→ **What is needed**
Would you count how many lines of the entries below include the word "NORTH"? Give nothing but the number.

### Data provided ###

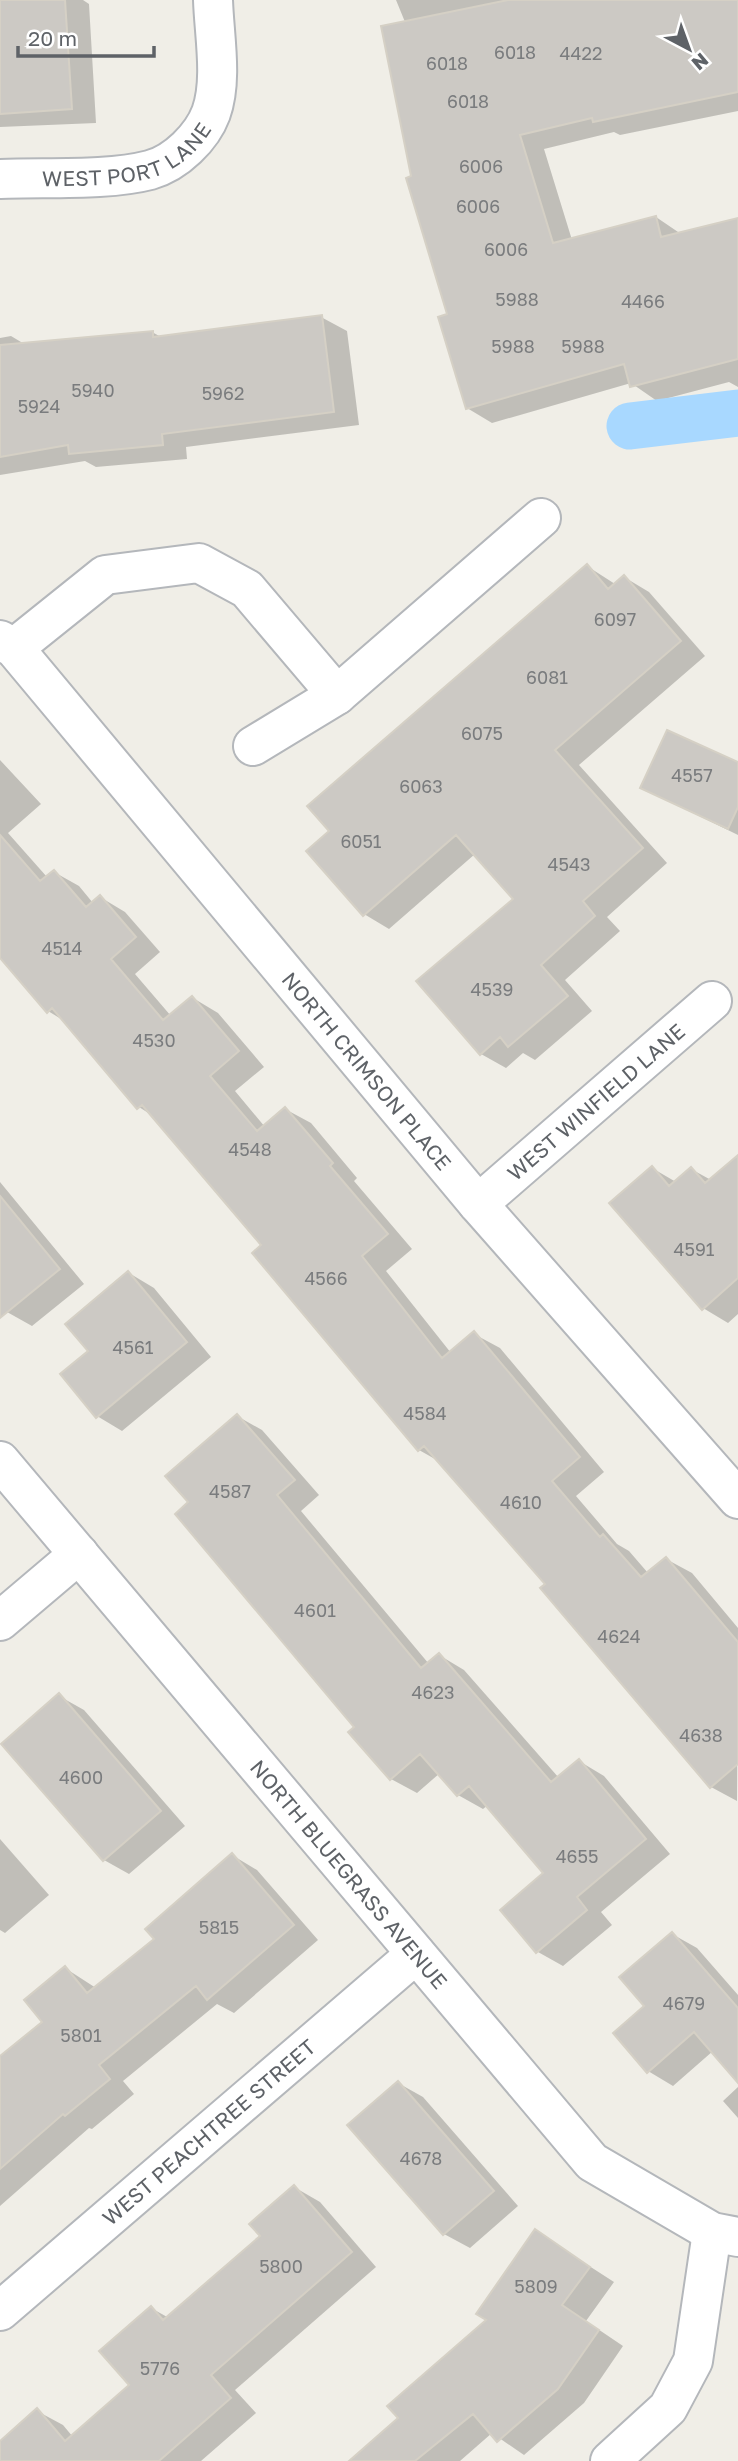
<svg xmlns="http://www.w3.org/2000/svg" width="738" height="2461" font-family="'Golos Text',sans-serif">
<rect width="100%" height="100%" fill="#f0eee7"/>
<path fill="#0003" d="M 0,0 L 83,0 L 89,4 L 96,123 L 0,127 Z
M 396,0 L 738,0 L 738,111 L 620,135 L 614,132 L 544,149 L 572,240 L 656,217 L 681,234 L 738,222 L 738,387 L 729,382 L 657,401 L 631,383 L 492,423 L 467,408 L 449,316 L 413,177 L 405,22 Z
M 321,317 L 347,331 L 359,425 L 186,447 L 187,459 L 96,467 L 85,461 L 0,475 L 0,338 L 11,336 L 26,345 L 152,332 L 161,337 Z
M 587,566 L 615,584 L 624,577 L 649,592 L 705,656 L 579,765 L 667,863 L 607,917 L 620,931 L 565,980 L 592,1011 L 535,1060 L 523,1053 L 506,1068 L 481,1054 L 515,899 L 475,854 L 389,929 L 364,914 L 331,831 Z
M 0,760 L 41,804 L 8,833 L 47,877 L 54,872 L 79,886 L 93,903 L 100,897 L 125,912 L 160,952 L 135,974 L 171,1016 L 193,998 L 218,1013 L 264,1067 L 235,1091 L 265,1127 L 285,1109 L 311,1123 L 357,1178 L 354,1181 L 412,1249 L 386,1271 L 451,1353 L 474,1334 L 500,1348 L 604,1472 L 576,1496 L 617,1544 L 629,1551 L 648,1573 L 666,1559 L 692,1573 L 738,1628 L 737,1801 L 711,1787 L 547,1584 L 442,1463 L 419,1450 L 263,1245 L 153,1116 L 139,1107 L 66,1022 L 48,1011 L 0,955 Z
M 738,764 L 738,835 L 642,788 Z
M 738,1157 L 738,1314 L 728,1323 L 703,1308 L 652,1168 L 676,1182 L 691,1169 L 711,1180 Z
M 0,1182 L 84,1284 L 32,1326 L 7,1312 L 0,1304 Z
M 129,1273 L 154,1288 L 211,1357 L 122,1431 L 97,1416 L 90,1351 Z
M 237,1416 L 262,1430 L 319,1495 L 301,1511 L 429,1664 L 439,1655 L 464,1670 L 559,1778 L 579,1761 L 604,1776 L 670,1854 L 601,1912 L 612,1925 L 563,1966 L 538,1952 L 503,1910 L 546,1874 L 488,1805 L 483,1809 L 458,1795 L 440,1773 L 417,1793 L 391,1779 L 351,1732 L 356,1727 L 191,1502 Z
M 59,1696 L 84,1710 L 185,1826 L 129,1874 L 104,1860 Z
M 0,1839 L 49,1895 L 5,1933 L 0,1930 Z
M 232,1855 L 257,1870 L 318,1940 L 234,2013 L 217,2004 L 123,2081 L 134,2094 L 92,2129 L 89,2128 L 0,2206 L 0,2057 L 45,2022 L 65,1968 L 96,1988 L 157,1939 Z
M 672,1934 L 697,1948 L 738,1995 L 738,2080 L 713,2051 L 673,2086 L 648,2071 L 646,2006 Z
M 398,2083 L 423,2097 L 518,2206 L 470,2248 L 444,2234 L 350,2125 Z
M 738,2087 L 738,2118 L 723,2101 Z
M 294,2187 L 320,2202 L 376,2267 L 235,2390 L 256,2413 L 201,2461 L 0,2461 L 0,2443 L 37,2411 L 63,2425 L 73,2437 L 132,2385 L 151,2308 L 169,2318 L 262,2237 Z
M 535,2231 L 614,2282 L 586,2321 L 623,2346 L 584,2403 L 524,2455 L 492,2433 L 460,2461 L 351,2461 L 400,2418 L 489,2320 Z"/>
<g fill="none" stroke-linecap="round" stroke-linejoin="round">
<path stroke="#a8d8ff" stroke-width="47" d="M 630,426 L 738,413"/>
</g>
<path fill="#ccc9c4" stroke="#d5d0c5" stroke-width="2" d="M 0,0 L 65,0 L 72,109 L 0,114 Z
M 508,0 L 738,0 L 738,92 L 593,122 L 592,118 L 520,135 L 553,243 L 656,216 L 661,237 L 738,218 L 738,359 L 630,387 L 624,364 L 466,409 L 438,317 L 447,314 L 406,178 L 411,176 L 381,26 Z
M 322,315 L 334,412 L 162,434 L 163,445 L 69,454 L 68,445 L 0,457 L 0,345 L 153,331 L 153,337 Z
M 587,564 L 608,589 L 624,575 L 681,641 L 555,750 L 643,848 L 583,901 L 595,916 L 541,965 L 568,996 L 508,1047 L 500,1037 L 480,1055 L 416,981 L 513,899 L 456,835 L 363,916 L 306,851 L 329,831 L 307,806 Z
M 667,730 L 738,762 L 738,807 L 728,829 L 640,788 Z
M 0,835 L 40,881 L 54,870 L 86,907 L 100,895 L 136,937 L 111,959 L 163,1020 L 192,996 L 239,1051 L 210,1076 L 257,1131 L 285,1107 L 333,1163 L 330,1166 L 388,1234 L 362,1256 L 442,1358 L 474,1331 L 580,1457 L 552,1481 L 600,1537 L 603,1534 L 641,1577 L 666,1557 L 738,1642 L 738,1764 L 710,1788 L 540,1588 L 545,1584 L 424,1446 L 418,1451 L 252,1253 L 261,1245 L 142,1105 L 137,1109 L 52,1008 L 47,1013 L 0,958 Z
M 738,1155 L 738,1278 L 702,1310 L 609,1203 L 652,1166 L 669,1186 L 691,1167 L 705,1183 Z
M 0,1196 L 60,1269 L 0,1318 Z
M 128,1271 L 187,1342 L 96,1418 L 60,1374 L 88,1351 L 65,1324 Z
M 237,1414 L 295,1480 L 277,1495 L 421,1668 L 439,1653 L 551,1782 L 579,1759 L 646,1839 L 577,1897 L 587,1910 L 536,1953 L 500,1910 L 543,1873 L 469,1786 L 457,1796 L 420,1754 L 390,1780 L 348,1732 L 354,1727 L 175,1514 L 188,1502 L 165,1476 Z
M 59,1693 L 161,1811 L 103,1861 L 1,1744 Z
M 232,1853 L 294,1925 L 207,2000 L 196,1986 L 99,2065 L 110,2079 L 65,2116 L 63,2114 L 0,2169 L 0,2056 L 42,2022 L 24,2000 L 65,1966 L 87,1993 L 154,1939 L 145,1929 Z
M 672,1932 L 738,2008 L 738,2083 L 694,2032 L 647,2073 L 613,2033 L 644,2006 L 619,1977 Z
M 398,2081 L 494,2191 L 443,2235 L 347,2125 Z
M 294,2185 L 352,2252 L 211,2375 L 231,2398 L 159,2461 L 0,2461 L 0,2441 L 37,2408 L 65,2441 L 129,2385 L 99,2351 L 151,2306 L 163,2320 L 260,2236 L 249,2224 Z
M 535,2229 L 590,2267 L 562,2305 L 599,2330 L 558,2389 L 497,2442 L 473,2414 L 415,2461 L 349,2461 L 398,2418 L 387,2406 L 486,2320 L 476,2314 Z"/>
<g fill="none" stroke-linecap="round" stroke-linejoin="round">
<defs>
<g id="minor">
<path id="s1" d="M 0,179 C 45,177 108,181 150,170 C 176,163 202,137 211,113 C 223,80 214,34 213,0"/>
<path id="s2" d="M 0,640 L 14,648 L 478,1204 L 738,1499"/>
<path d="M 14,648 L 105,575 L 199,563 L 247,589 L 337,695"/>
<path d="M 253,746 L 337,695 L 541,518"/>
<path id="s3" d="M 478,1204 L 712,1001"/>
<path id="s4" d="M 0,1461 L 592,2162 L 712,2232 L 738,2237"/>
<path d="M 0,1621 L 79,1554"/>
<path id="s5" d="M 0,2311 L 416,1954"/>
<path d="M 610,2461 L 668,2408 L 693,2361 L 712,2232"/>
</g>
</defs>
<use href="#minor" stroke="#b4b7bb" stroke-width="42"/>
<use href="#minor" stroke="#fff" stroke-width="38"/>
</g>
<g text-anchor="middle" dominant-baseline="central" stroke-width="5" stroke-linejoin="round" paint-order="stroke">
<g font-size="18" fill="#7a7c7e">
<text x="515" y="52">6018</text>
<text x="581" y="53">4422</text>
<text x="447" y="63">6018</text>
<text x="468" y="101">6018</text>
<text x="481" y="166">6006</text>
<text x="478" y="206">6006</text>
<text x="506" y="249">6006</text>
<text x="517" y="299">5988</text>
<text x="643" y="301">4466</text>
<text x="513" y="346">5988</text>
<text x="583" y="346">5988</text>
<text x="93" y="390">5940</text>
<text x="223" y="393">5962</text>
<text x="39" y="406">5924</text>
<text x="615" y="619">6097</text>
<text x="547" y="677">6081</text>
<text x="482" y="733">6075</text>
<text x="692" y="775">4557</text>
<text x="421" y="786">6063</text>
<text x="361" y="841">6051</text>
<text x="569" y="864">4543</text>
<text x="62" y="948">4514</text>
<text x="492" y="989">4539</text>
<text x="154" y="1040">4530</text>
<text x="250" y="1149">4548</text>
<text x="694" y="1249">4591</text>
<text x="326" y="1278">4566</text>
<text x="133" y="1347">4561</text>
<text x="425" y="1413">4584</text>
<text x="230" y="1491">4587</text>
<text x="521" y="1502">4610</text>
<text x="315" y="1610">4601</text>
<text x="619" y="1636">4624</text>
<text x="433" y="1692">4623</text>
<text x="701" y="1735">4638</text>
<text x="81" y="1777">4600</text>
<text x="577" y="1856">4655</text>
<text x="219" y="1927">5815</text>
<text x="684" y="2003">4679</text>
<text x="81" y="2035">5801</text>
<text x="421" y="2158">4678</text>
<text x="281" y="2266">5800</text>
<text x="536" y="2286">5809</text>
<text x="160" y="2368">5776</text>
</g>
<g font-size="21" fill="#5e6267" stroke="#fff">
<text stroke="none"><textPath href="#s1" startOffset="133">WEST PORT LANE</textPath></text>
<text stroke="none"><textPath href="#s2" startOffset="567">NORTH CRIMSON PLACE</textPath></text>
<text stroke="none"><textPath href="#s3" startOffset="156">WEST WINFIELD LANE</textPath></text>
<text stroke="none"><textPath href="#s4" startOffset="541">NORTH BLUEGRASS AVENUE</textPath></text>
<text stroke="none"><textPath href="#s5" startOffset="275">WEST PEACHTREE STREET</textPath></text>
</g>
</g>
<g transform="translate(689 49) rotate(139)" stroke="#ffffff" stroke-width="5" paint-order="stroke">
<path d="M0-5L12 26L0 18L-12 26Z" fill="#5e6267"/>
<text y="-10" font-size="19" font-weight="bold" text-anchor="middle" fill="#5e6267">N</text>
</g>
<path d="M18 46v10h136v-10" fill="none" stroke="#5e6267" stroke-width="3.5"/>
<text x="28" y="46" font-size="21" fill="#5e6267" stroke="#ffffff" stroke-width="5" paint-order="stroke">20 m</text>
</svg>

###

→ **Solution for this problem**
2